A variety of merchandise. A variety of clientele. Thursday was typical.

There was the photographer, looking for metal ammo cans. He uses the air-tight, weather-proof containers to store film and equipment when he travels.

There was the grandmother, looking for a genuine Army cap for a grandson.

There was the teen-age boy, looking for BDU (battle dress uniform) pants. The camouflage pants - some of which are replica models available in wildly colored patterns - are growing in popularity among youth.

Boeder said he also sells a lot of BDUs to grown men - usually hunters, construction workers and farmers, who like them because they're comfortable, cool in the summer, have plenty of pockets and above all are durable.

"We have a lot of farmers who tell us these pants will wear as long as three pair of jeans," Boeder said.

There was the handy man, looking for a canvass tool bag.

And then there was the veteran, looking at the pins and patches, maybe looking for one from his old unit. There always seems to be at least one veteran in here.

For vets, this is like a museum of sorts. A place they can go to find a still-familiar training manual, or see a genuine World War II German Army sleeping parka.

"This is really a store veterans like to visit for reminiscing," Boeder said.

Steve Clifford is one of those guys who comes to look but ends up buying. The Nipawin, Sask., outfitter found a refurbished military squad tent.

He'll set it up next spring as an outpost when he's guiding on white tail deer and bear hunts in remote areas of northern Saskatchewan.

"I think I got a good deal," he said as he loaded the tent into the trunk of his car. "To go out and get a new one, it would cost double this."

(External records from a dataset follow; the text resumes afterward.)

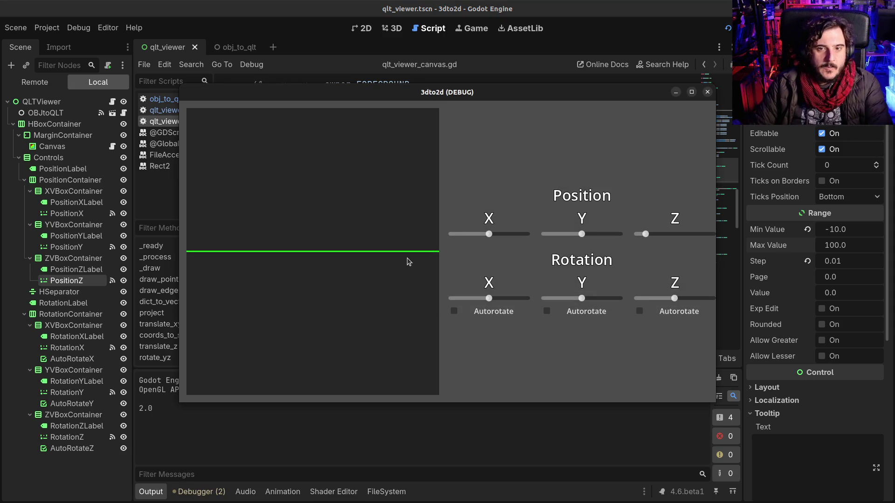
drag(582, 302, 586, 301)
drag(489, 300, 497, 301)
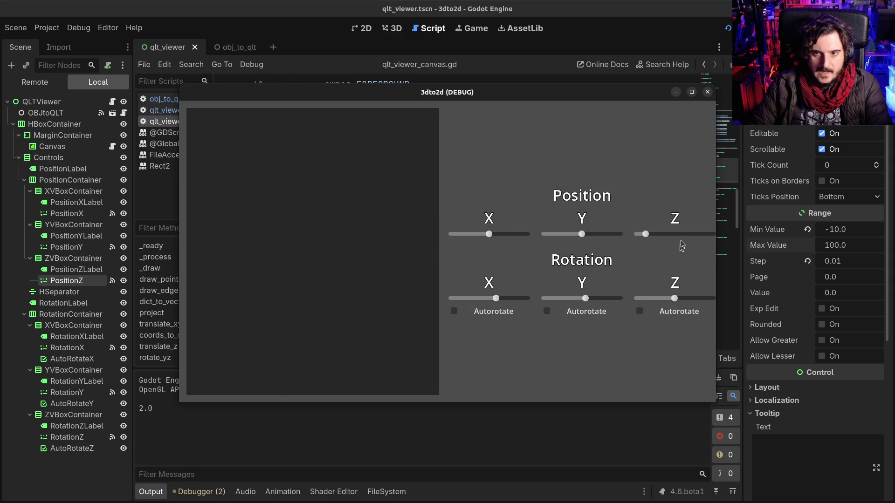
drag(646, 234, 667, 236)
drag(694, 238, 686, 237)
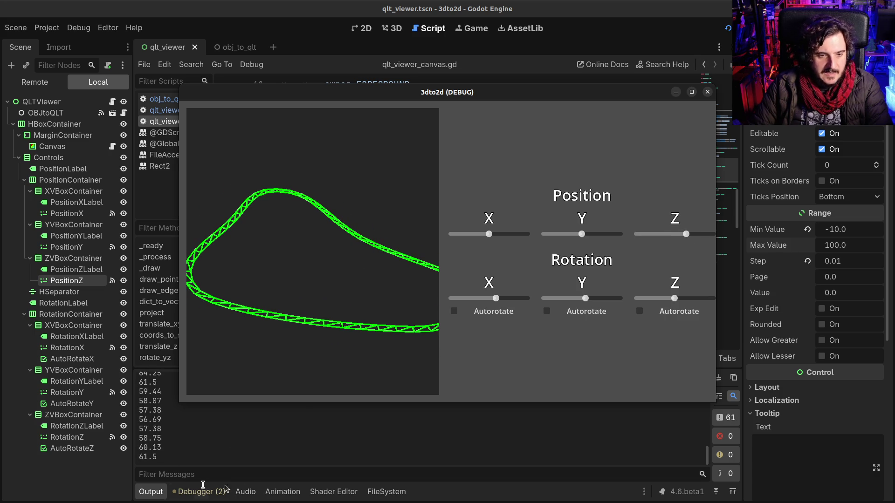
click(372, 495)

Once Twin City closes - in about a month, depending on inventory - you'll have to travel to the Twin Cities, or Billings, Mont., or who knows where to find stuff like this.

What's left, Boeder said, he'll simply sell to another outlet store.

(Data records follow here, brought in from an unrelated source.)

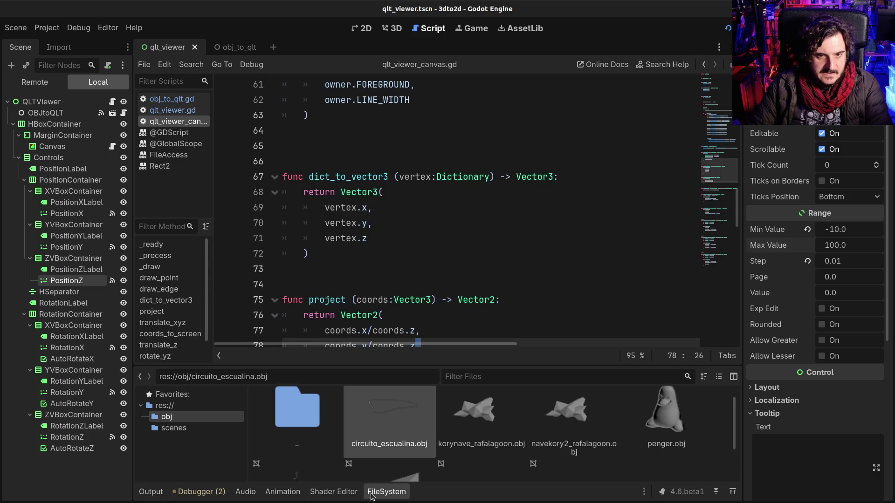
Step: Open obj_to_qlt.gd and look over its parsing match and faces declaration
click(372, 495)
click(177, 101)
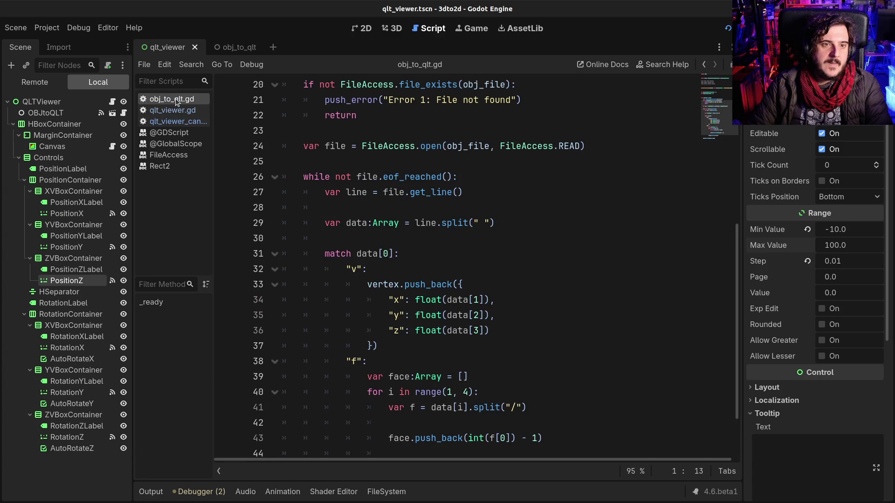
click(425, 253)
scroll(444, 336, down, 2)
scroll(446, 332, up, 10)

Boeder said he would have liked to find a buyer for his business, but couldn't. The few who were interested wanted him to help finance the transaction, he said.

Boeder said the end has been coming for a number of years.

Sidney Shore opened Twin City Army Store 63 years ago this summer on NP Avenue. His son, Aaron Shore, ran the business after serving in the Army during WWII.

In 1968, he sold the store to Virgil Dockendorf. At the time it billed itself as the biggest military outlet store between the Twin Cities and the West Coast.

Boeder, a Hope, N.D., farmer who had moved to Fargo to work with the North Dakota Farm Bureau, bought the business in 1980. At the time, he knew nothing about the surplus business. He had taken a military physical in 1950, but was deferred when his father lost an arm in a farm accident.

But he learned. He learned how to find the suppliers and how to bid at the auctions, how to listen to the veterans and outdoorsmen to find out what would sell.

Twice a year he would travel to Las Vegas for trade shows to meet with his fellow surplus merchants. But over the years they were fewer in number.

Military surplus outlets in Grand Forks, Minot and Bismarck have all closed.

Boeder points to a number of reasons.

The armed services are a lot more conservative in buying and how long they use things, he noted. And surplus dealers no longer have first crack at the military supplies and equipment.

The public today often can buy items retail from base commissaries, before items are sold in lots at base auctions, Boeder said.

"And we haven't had any of the long conflicts that leave a lot of military surplus," he said. "Anything the military makes, is made to last."